WHAT TO PRODUCE =>
Using the entries that follow, give only the number of lines with the word "comprar" in them.

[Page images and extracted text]
___
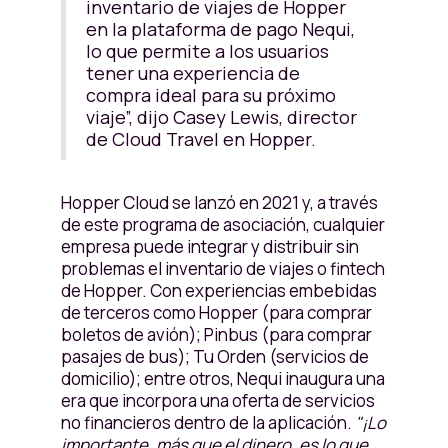
inventario de viajes de Hopper
en la plataforma de pago Nequi,
lo que permite a los usuarios
tener una experiencia de
compra ideal para su próximo
viaje”, dijo Casey Lewis, director
de Cloud Travel en Hopper.
Hopper Cloud se lanzó en 2021 y, a través
de este programa de asociación, cualquier
empresa puede integrar y distribuir sin
problemas el inventario de viajes o fintech
de Hopper. Con experiencias embebidas
de terceros como Hopper (para comprar
boletos de avión); Pinbus (para comprar
pasajes de bus); Tu Orden (servicios de
domicilio); entre otros, Nequi inaugura una
era que incorpora una oferta de servicios
no financieros dentro de la aplicación.
"¡Lo
importante, más que el dinero, es lo que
___
COMPLETED EXERCISE =>
2